In this post we resolve the problem with our US data points

In a previous post we looked in excruciating detail at some point data in the US. After first establishing that many, if not all, were in the wrong place,

the next step was figuring out how to fix this, which meant getting to grips with why they were not correct in the first place. Recall that when I got these data, their latitudes and longitudes were already in decimal degrees:

I was able to get my hands on the original US data that had been used. It’s going to get a bit ugly here but I’ll try and make it as clear as possible.

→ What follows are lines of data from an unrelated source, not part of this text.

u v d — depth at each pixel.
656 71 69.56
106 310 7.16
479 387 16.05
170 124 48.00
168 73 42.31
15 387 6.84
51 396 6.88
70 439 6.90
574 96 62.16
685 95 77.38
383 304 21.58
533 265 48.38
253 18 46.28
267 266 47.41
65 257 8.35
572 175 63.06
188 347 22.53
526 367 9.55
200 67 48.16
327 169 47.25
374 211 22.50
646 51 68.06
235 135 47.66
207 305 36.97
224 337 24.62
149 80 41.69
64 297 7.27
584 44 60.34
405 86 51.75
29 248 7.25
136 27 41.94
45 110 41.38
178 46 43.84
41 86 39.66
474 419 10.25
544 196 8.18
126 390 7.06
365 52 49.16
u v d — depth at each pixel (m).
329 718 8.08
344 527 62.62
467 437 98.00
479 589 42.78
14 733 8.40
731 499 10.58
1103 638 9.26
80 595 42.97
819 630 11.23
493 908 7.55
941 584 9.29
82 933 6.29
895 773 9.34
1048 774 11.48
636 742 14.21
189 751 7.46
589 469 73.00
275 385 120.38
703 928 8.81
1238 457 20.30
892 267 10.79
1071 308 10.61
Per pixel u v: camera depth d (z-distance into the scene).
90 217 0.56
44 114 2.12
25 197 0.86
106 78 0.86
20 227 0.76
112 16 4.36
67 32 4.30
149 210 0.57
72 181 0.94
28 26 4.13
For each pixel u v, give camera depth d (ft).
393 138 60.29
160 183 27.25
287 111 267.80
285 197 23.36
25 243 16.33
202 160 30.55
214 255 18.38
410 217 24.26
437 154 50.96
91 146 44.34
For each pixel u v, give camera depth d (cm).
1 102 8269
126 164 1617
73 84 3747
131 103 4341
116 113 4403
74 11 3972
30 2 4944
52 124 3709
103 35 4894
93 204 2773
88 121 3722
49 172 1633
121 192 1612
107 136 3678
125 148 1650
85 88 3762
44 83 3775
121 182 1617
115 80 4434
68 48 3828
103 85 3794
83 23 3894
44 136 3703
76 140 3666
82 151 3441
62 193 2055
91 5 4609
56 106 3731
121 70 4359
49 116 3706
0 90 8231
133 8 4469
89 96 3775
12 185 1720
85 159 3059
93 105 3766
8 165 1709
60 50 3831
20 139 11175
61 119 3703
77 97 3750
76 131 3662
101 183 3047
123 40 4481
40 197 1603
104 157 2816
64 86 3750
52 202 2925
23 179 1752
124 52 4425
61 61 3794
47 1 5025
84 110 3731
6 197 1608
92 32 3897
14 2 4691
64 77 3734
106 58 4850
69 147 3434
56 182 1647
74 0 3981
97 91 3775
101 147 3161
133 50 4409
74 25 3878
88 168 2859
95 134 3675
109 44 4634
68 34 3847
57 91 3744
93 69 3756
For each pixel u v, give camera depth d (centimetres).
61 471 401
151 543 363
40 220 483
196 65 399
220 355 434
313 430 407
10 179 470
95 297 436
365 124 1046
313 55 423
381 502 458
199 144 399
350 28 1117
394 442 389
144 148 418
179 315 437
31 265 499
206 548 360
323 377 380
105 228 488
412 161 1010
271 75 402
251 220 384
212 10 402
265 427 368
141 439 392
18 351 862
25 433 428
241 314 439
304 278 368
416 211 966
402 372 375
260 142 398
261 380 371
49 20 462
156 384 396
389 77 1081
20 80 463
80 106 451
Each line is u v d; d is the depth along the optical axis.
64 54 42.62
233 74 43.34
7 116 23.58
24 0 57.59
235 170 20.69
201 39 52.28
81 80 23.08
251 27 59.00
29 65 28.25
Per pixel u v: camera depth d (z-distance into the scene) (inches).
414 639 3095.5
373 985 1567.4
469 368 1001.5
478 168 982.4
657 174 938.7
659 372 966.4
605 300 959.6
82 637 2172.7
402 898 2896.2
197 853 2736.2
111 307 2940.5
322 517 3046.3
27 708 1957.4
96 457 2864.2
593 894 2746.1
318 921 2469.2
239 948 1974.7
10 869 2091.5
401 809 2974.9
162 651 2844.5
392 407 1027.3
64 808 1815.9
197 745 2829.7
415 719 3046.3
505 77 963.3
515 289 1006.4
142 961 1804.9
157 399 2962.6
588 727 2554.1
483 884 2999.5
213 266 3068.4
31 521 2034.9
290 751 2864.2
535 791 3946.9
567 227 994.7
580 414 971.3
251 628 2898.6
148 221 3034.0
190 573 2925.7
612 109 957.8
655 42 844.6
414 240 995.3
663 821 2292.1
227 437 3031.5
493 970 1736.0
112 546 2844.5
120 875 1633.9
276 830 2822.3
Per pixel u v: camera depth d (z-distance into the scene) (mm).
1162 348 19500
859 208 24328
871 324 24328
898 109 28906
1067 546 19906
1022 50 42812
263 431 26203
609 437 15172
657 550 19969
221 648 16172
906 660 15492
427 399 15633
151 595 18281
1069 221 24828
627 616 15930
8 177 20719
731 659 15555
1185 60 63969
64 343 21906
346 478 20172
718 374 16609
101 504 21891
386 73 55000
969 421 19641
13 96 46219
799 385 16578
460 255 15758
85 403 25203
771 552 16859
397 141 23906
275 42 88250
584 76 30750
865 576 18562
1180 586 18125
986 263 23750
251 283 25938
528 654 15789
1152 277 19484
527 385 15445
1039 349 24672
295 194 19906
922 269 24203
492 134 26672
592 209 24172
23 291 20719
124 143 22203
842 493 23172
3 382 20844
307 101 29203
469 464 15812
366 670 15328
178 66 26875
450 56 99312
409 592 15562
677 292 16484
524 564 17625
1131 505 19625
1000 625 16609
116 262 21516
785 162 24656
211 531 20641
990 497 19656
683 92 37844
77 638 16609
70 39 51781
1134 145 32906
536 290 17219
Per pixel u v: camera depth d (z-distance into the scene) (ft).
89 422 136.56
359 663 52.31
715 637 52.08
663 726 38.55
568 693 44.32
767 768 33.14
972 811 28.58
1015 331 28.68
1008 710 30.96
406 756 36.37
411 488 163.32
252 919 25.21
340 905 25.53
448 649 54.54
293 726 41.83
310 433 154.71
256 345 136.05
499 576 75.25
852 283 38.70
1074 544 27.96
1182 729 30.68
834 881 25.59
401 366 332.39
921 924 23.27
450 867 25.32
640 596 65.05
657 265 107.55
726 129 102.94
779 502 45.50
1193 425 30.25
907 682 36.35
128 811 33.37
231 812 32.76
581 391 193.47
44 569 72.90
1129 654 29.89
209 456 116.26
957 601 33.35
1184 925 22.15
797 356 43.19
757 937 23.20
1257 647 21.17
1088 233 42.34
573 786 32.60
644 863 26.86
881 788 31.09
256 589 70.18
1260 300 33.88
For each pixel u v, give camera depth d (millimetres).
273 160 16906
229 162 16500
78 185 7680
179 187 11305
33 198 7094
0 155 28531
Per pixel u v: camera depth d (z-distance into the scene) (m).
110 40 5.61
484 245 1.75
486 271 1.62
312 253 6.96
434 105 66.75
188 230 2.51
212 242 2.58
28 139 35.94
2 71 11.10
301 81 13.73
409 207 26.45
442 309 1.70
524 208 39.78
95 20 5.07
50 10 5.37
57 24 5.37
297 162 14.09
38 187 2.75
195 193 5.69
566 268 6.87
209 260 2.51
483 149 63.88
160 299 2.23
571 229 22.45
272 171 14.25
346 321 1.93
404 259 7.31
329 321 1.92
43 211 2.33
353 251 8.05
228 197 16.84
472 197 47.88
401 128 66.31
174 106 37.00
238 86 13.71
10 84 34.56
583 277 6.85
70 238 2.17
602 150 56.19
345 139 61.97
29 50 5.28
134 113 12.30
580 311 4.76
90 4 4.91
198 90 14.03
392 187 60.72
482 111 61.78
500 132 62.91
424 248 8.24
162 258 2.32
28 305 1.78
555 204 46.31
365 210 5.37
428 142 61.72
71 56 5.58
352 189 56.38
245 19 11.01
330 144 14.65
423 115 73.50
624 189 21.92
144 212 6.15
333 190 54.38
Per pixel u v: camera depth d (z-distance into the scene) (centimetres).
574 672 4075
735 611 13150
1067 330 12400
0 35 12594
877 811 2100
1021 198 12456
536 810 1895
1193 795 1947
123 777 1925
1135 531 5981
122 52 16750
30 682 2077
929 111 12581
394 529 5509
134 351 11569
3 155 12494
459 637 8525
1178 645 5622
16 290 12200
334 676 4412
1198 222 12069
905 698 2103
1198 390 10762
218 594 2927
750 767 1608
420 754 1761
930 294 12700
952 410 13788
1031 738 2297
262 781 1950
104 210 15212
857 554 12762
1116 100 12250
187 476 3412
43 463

You may recall we mentioned a USGS report on water quality in the last post, the one that had the maps I compared against my points? The raw data for those maps are also available for download as a text tile. If I then open that text file in Excel, I get something like this:

I draw your attention in particular to the Latitude and Longitude columns, highlighted to the right. The latitude for the first record is shown as 36<space>42. This spoke volumes (areas?)…I would look at that and think this must be latitude in degrees and minutes, i.e. 36o 42′. Let’s check out that same point’s lat/long in the spreadsheet used to map the points:
See the issue? The raw data are in degrees and minutes. The data used to map the points have been turned into decimal degrees by joining (concatenating, in the trade) the two values with a decimal point in between. Same for latitude, and, sadly, the same for all of the US points in my mapping sheet. This literally puts them all in the wrong place.

Now this might seem like a pretty minor thing, but let’s look at this affects their positions on the map.

To properly convert degrees:minutes coordinates to decimal degrees I have to do this:

36 + 42/60 = 36.7 (because there are 60 minutes in a degree)

For longitude 119o 42′ translates to 119.7 (and since we’re west of the Prime Meridian, it really has to be -119.7)

So let’s map this point at (36.7, -119.7) vs (36.42, -119.42) and get a sense of how far apart they are on the ground:

These two points are just shy of 40 kms apart, enough to spark some nasty ownership disagreements between the good citizens of Fresno and Visalia. (Ed. Oh my…that could get ugly…)

So, how does this get fixed? As a quick summary, I used Excel to first separate the degrees and minutes into two different columns (and had a challenging time where the minutes were less than 10 – won’t go into the gory details on that one (Ed. Thanks)) and then transformed the coordinates for all those points as shown above and remapped them. Happily, this looks to have fixed the problem and all my points now appear to be in the correct locations – a few screenshots to reassure you – new points in green, original points in brown:

Most of these points have been shifted safely inshore to the west or northwest and slightly rearranged. And back to those points we looked at last time in Washington State:
Pshew! I can now sleep better knowing these points have found their right place in the world. (Ed. That’s just sad…) This ended up being a much deeper dive than I would have liked, but in the end, if your data aren’t right, your results aren’t going to be right either, and that’s important.

With these points now in their proper place, the next steps in the project are around compiling a range of global datasets that have their own issues, some of which you’ll be hearing about in later posts.